TLAC and MREL: two sides of the same coin?
These two bail-in approaches ratios increase the effective leverage of banks, may encourage them to acquire higher-yielding and higher-risk assets since banks should issue additional and more expansive long-term debt and will increase the cost of the financing of the economies.
Otherwise, if the TLAC side of the coin is well defined, the MREL suffers from a lack of clarity. The Financial Stability Board (FSB) issued on 9 November 2015 the final Total Loss-Absorbing Capacity (TLAC) standard for global systemically important banks (G-SIBs).
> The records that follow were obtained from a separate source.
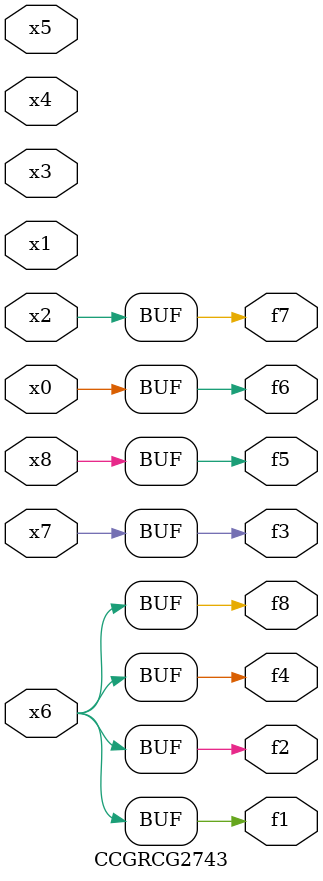
<source format=v>
module CCGRCG2743(
	input x0, x1, x2, x3, x4, x5, x6, x7, x8,
	output f1, f2, f3, f4, f5, f6, f7, f8
);
	assign f1 = x6;
	assign f2 = x6;
	assign f3 = x7;
	assign f4 = x6;
	assign f5 = x8;
	assign f6 = x0;
	assign f7 = x2;
	assign f8 = x6;
endmodule

</source>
G-SIBs will be required to meet the TLAC requirement alongside the minimum regulatory requirements set out in the Basel III framework. Specifically, they will be required to meet a minimum TLAC requirement of at least 16% of the resolution group’s risk-weighted assets as from 1 January 2019 and at least 18% as from 1 January 2022. Minimum TLAC must also be at least 6% of the Basel III leverage ratio denominator (TLAC Leverage Ratio Exposure (LRE) Minimum) as from 1 January 2019, and at least 6.75% as from 1 January 2022.
This TLAC requirement includes the minimum regulatory capital requirements set out in the Basel III framework (“minimum regulatory capital requirements” – 8% of RWA in 2019) but does not include any applicable regulatory capital (Basel III) buffers (e.g. systemic buffer, conservation buffer, countercyclical buffer) which must be met by additional equity capital in addition to the TLAC RWA Minimum.
The FSB has defined a set of specific criteria that liabilities must meet to be eligible as TLAC. Only a proportion of the existing senior unsecured debt issued by continental EU banks (2,5% in 2019 up to 3.5% in 2022 when the TLAC RWA Minimum is 18%) will be eligible to TLAC.
Despite sharing the same objective, the minimum requirements for own funds and eligible Assets (MERL) has significant differences with TLAC due their scope and definition: TLAC sets a global standard for G-Sibs while MREL is for all EU banks. The TLAC requirement is set in terms of risk weighted assets (RWAs) and leverage while MREL is formally set in relation to total liabilities and own funds. TLAC is a Pillar 1 minimum requirement, while MREL is not a fixed figure: it must be set bank by bank by the resolution Authorities (the Single Resolution Board (SRB) in the euro area), on the basis of the resolution plan. Banks which are simpler, less risky and easier to resolve should expect to have lower MREL requirements.
The articulation between TLAC and MREL, between G-SIB and non G-SIB, must make common sense. Investors in particular need to be confident that there is fairness, legal certainty, as little as possible room for interpretation, and no opportunity for political pressure.